─── INPUT FOR THIS TASK ───

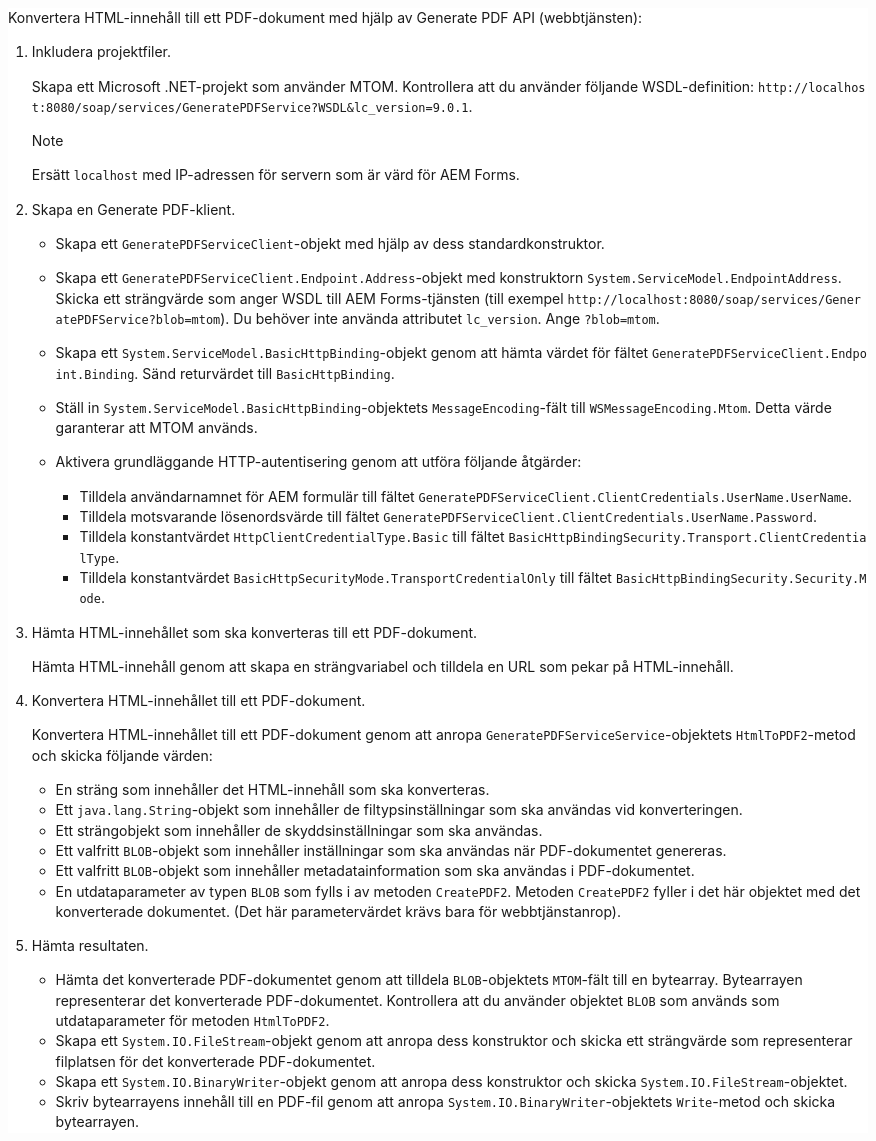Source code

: Konvertera HTML-innehåll till ett PDF-dokument med hjälp av Generate PDF API (webbtjänsten):

1. Inkludera projektfiler.

   Skapa ett Microsoft .NET-projekt som använder MTOM. Kontrollera att du använder följande WSDL-definition: `http://localhost:8080/soap/services/GeneratePDFService?WSDL&lc_version=9.0.1`.

   >[!NOTE]
   >
   >Ersätt `localhost` med IP-adressen för servern som är värd för AEM Forms.

1. Skapa en Generate PDF-klient.

   * Skapa ett `GeneratePDFServiceClient`-objekt med hjälp av dess standardkonstruktor.
   * Skapa ett `GeneratePDFServiceClient.Endpoint.Address`-objekt med konstruktorn `System.ServiceModel.EndpointAddress`. Skicka ett strängvärde som anger WSDL till AEM Forms-tjänsten (till exempel `http://localhost:8080/soap/services/GeneratePDFService?blob=mtom`). Du behöver inte använda attributet `lc_version`. Ange `?blob=mtom`.
   * Skapa ett `System.ServiceModel.BasicHttpBinding`-objekt genom att hämta värdet för fältet `GeneratePDFServiceClient.Endpoint.Binding`. Sänd returvärdet till `BasicHttpBinding`.
   * Ställ in `System.ServiceModel.BasicHttpBinding`-objektets `MessageEncoding`-fält till `WSMessageEncoding.Mtom`. Detta värde garanterar att MTOM används.
   * Aktivera grundläggande HTTP-autentisering genom att utföra följande åtgärder:

      * Tilldela användarnamnet för AEM formulär till fältet `GeneratePDFServiceClient.ClientCredentials.UserName.UserName`.
      * Tilldela motsvarande lösenordsvärde till fältet `GeneratePDFServiceClient.ClientCredentials.UserName.Password`.
      * Tilldela konstantvärdet `HttpClientCredentialType.Basic` till fältet `BasicHttpBindingSecurity.Transport.ClientCredentialType`.
      * Tilldela konstantvärdet `BasicHttpSecurityMode.TransportCredentialOnly` till fältet `BasicHttpBindingSecurity.Security.Mode`.

1. Hämta HTML-innehållet som ska konverteras till ett PDF-dokument.

   Hämta HTML-innehåll genom att skapa en strängvariabel och tilldela en URL som pekar på HTML-innehåll.

1. Konvertera HTML-innehållet till ett PDF-dokument.

   Konvertera HTML-innehållet till ett PDF-dokument genom att anropa `GeneratePDFServiceService`-objektets `HtmlToPDF2`-metod och skicka följande värden:

   * En sträng som innehåller det HTML-innehåll som ska konverteras.
   * Ett `java.lang.String`-objekt som innehåller de filtypsinställningar som ska användas vid konverteringen.
   * Ett strängobjekt som innehåller de skyddsinställningar som ska användas.
   * Ett valfritt `BLOB`-objekt som innehåller inställningar som ska användas när PDF-dokumentet genereras.
   * Ett valfritt `BLOB`-objekt som innehåller metadatainformation som ska användas i PDF-dokumentet.
   * En utdataparameter av typen `BLOB` som fylls i av metoden `CreatePDF2`. Metoden `CreatePDF2` fyller i det här objektet med det konverterade dokumentet. (Det här parametervärdet krävs bara för webbtjänstanrop).

1. Hämta resultaten.

   * Hämta det konverterade PDF-dokumentet genom att tilldela `BLOB`-objektets `MTOM`-fält till en bytearray. Bytearrayen representerar det konverterade PDF-dokumentet. Kontrollera att du använder objektet `BLOB` som används som utdataparameter för metoden `HtmlToPDF2`.
   * Skapa ett `System.IO.FileStream`-objekt genom att anropa dess konstruktor och skicka ett strängvärde som representerar filplatsen för det konverterade PDF-dokumentet.
   * Skapa ett `System.IO.BinaryWriter`-objekt genom att anropa dess konstruktor och skicka `System.IO.FileStream`-objektet.
   * Skriv bytearrayens innehåll till en PDF-fil genom att anropa `System.IO.BinaryWriter`-objektets `Write`-metod och skicka bytearrayen.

───

Pull every line containing "FileStream" from the entries above and copy it.

EXERCISE ANSWER >>
   * Skapa ett `System.IO.FileStream`-objekt genom att anropa dess konstruktor och skicka ett strängvärde som representerar filplatsen för det konverterade PDF-dokumentet.
   * Skapa ett `System.IO.BinaryWriter`-objekt genom att anropa dess konstruktor och skicka `System.IO.FileStream`-objektet.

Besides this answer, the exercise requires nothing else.